*** Supplied information
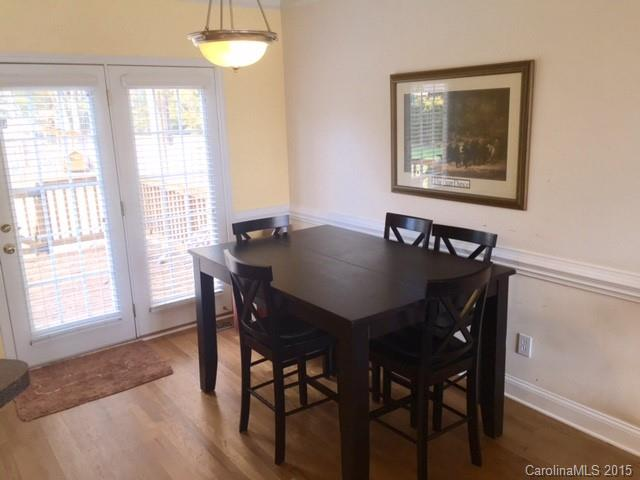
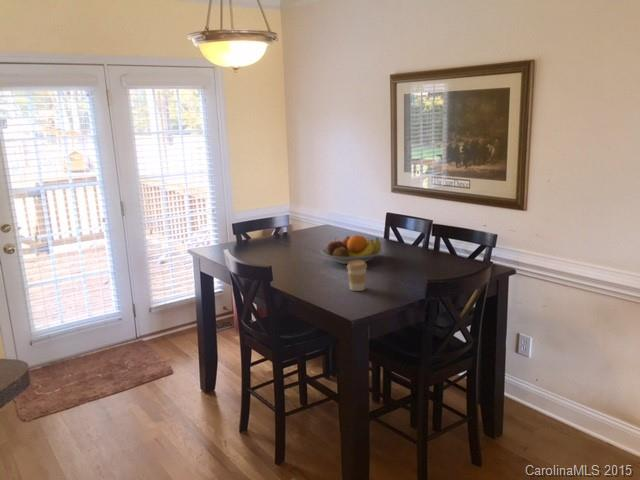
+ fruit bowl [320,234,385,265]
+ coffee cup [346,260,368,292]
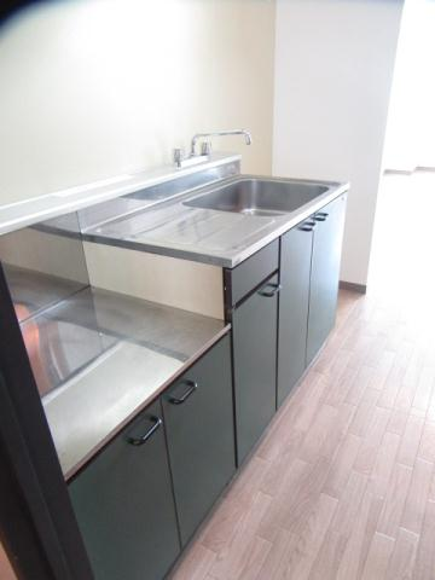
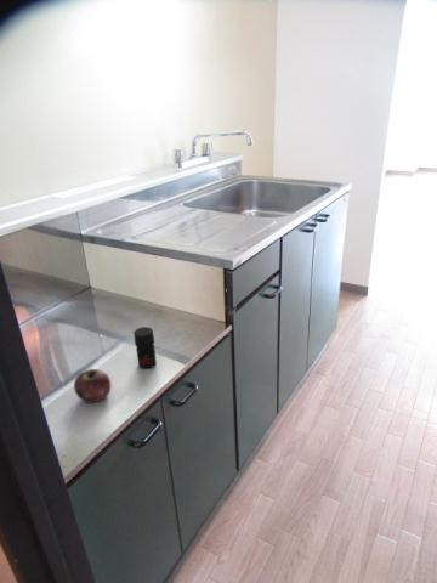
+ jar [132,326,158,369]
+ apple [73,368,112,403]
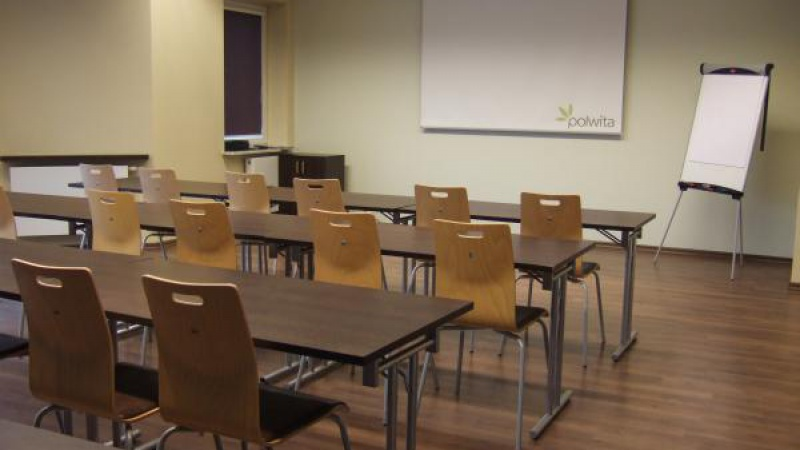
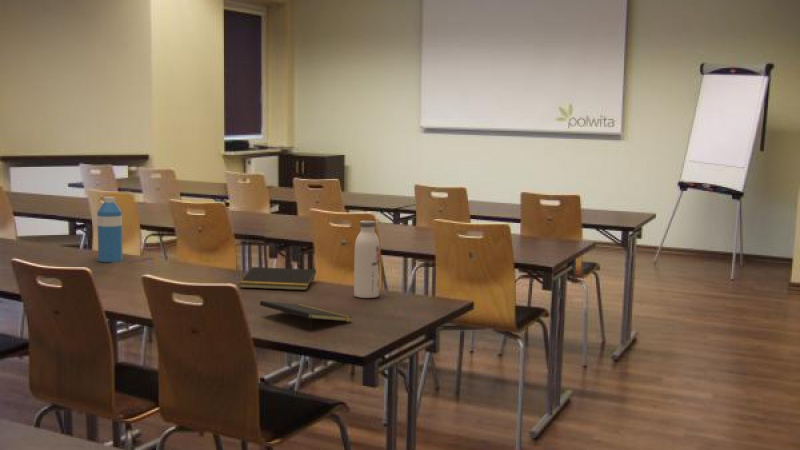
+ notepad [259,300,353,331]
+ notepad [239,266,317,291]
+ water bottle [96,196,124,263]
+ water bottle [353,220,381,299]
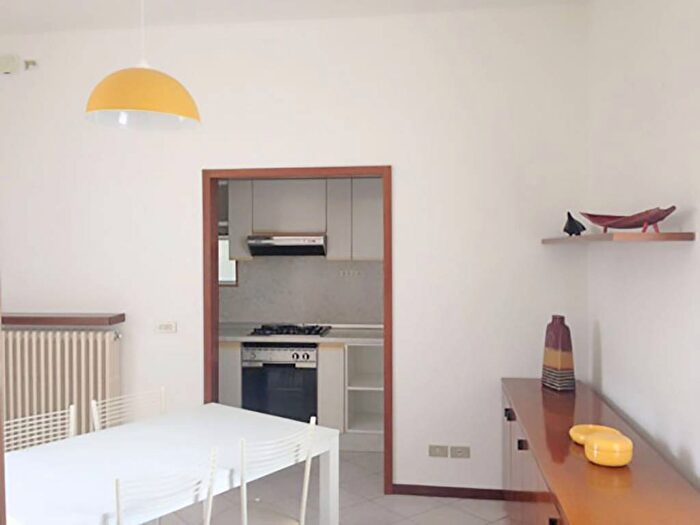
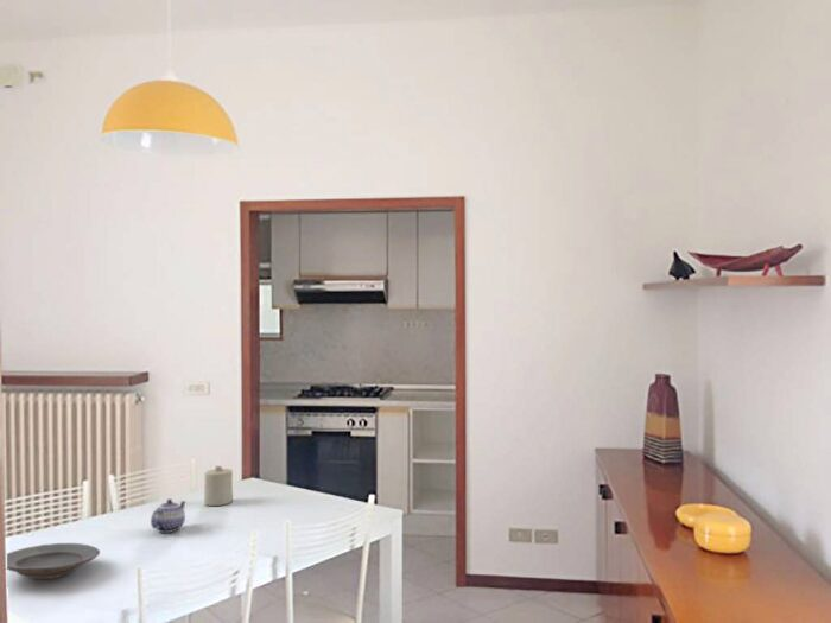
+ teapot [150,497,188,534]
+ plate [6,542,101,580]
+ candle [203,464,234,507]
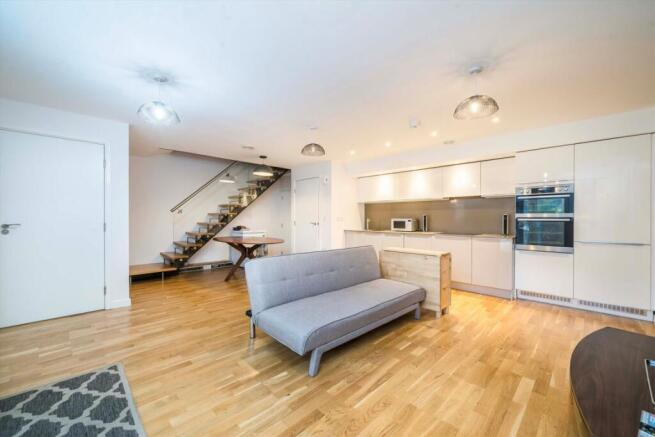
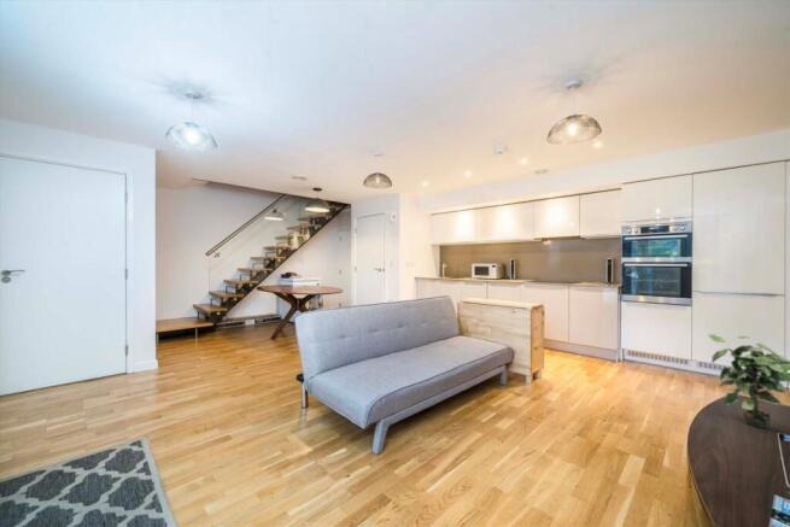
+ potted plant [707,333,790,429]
******
◆ Exercise goal
Set down, word for word, the line that holds "coffee cup [346,260,368,292]" and all lines after it to the end of the entries above, but not the pictures.

◆ Reply to the task
+ coffee cup [346,260,368,292]
+ jar [132,326,158,369]
+ apple [73,368,112,403]
+ notepad [259,300,353,331]
+ notepad [239,266,317,291]
+ water bottle [96,196,124,263]
+ water bottle [353,220,381,299]
+ teapot [150,497,188,534]
+ plate [6,542,101,580]
+ candle [203,464,234,507]
+ potted plant [707,333,790,429]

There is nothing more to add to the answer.